= INPUT DATA =
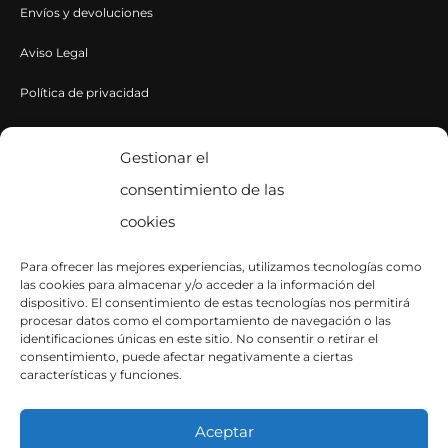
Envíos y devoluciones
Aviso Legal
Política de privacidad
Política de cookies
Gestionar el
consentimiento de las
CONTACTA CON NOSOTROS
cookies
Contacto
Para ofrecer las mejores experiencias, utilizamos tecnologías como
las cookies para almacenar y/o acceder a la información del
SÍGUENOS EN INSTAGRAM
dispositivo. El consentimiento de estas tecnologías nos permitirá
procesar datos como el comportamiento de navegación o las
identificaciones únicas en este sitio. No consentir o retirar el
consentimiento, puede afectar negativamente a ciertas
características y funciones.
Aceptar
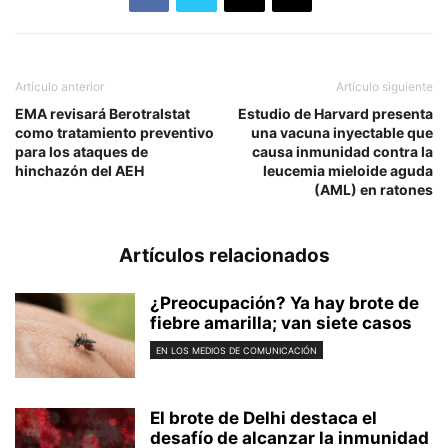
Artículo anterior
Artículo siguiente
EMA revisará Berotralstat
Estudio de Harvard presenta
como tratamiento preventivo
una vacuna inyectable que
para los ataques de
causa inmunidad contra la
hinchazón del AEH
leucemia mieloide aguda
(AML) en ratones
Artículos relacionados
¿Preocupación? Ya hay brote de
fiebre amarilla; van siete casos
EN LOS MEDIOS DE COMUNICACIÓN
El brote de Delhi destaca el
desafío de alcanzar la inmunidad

= ASSIGNMENT =
The entries are to be restated word for word, with pictures omitted.

= OUTPUT FOR THIS EXERCISE =
Envíos y devoluciones
Aviso Legal
Política de privacidad
Política de cookies
Gestionar el
consentimiento de las
CONTACTA CON NOSOTROS
cookies
Contacto
Para ofrecer las mejores experiencias, utilizamos tecnologías como
las cookies para almacenar y/o acceder a la información del
SÍGUENOS EN INSTAGRAM
dispositivo. El consentimiento de estas tecnologías nos permitirá
procesar datos como el comportamiento de navegación o las
identificaciones únicas en este sitio. No consentir o retirar el
consentimiento, puede afectar negativamente a ciertas
características y funciones.
Aceptar
Artículo anterior
Artículo siguiente
EMA revisará Berotralstat
Estudio de Harvard presenta
como tratamiento preventivo
una vacuna inyectable que
para los ataques de
causa inmunidad contra la
hinchazón del AEH
leucemia mieloide aguda
(AML) en ratones
Artículos relacionados
¿Preocupación? Ya hay brote de
fiebre amarilla; van siete casos
EN LOS MEDIOS DE COMUNICACIÓN
El brote de Delhi destaca el
desafío de alcanzar la inmunidad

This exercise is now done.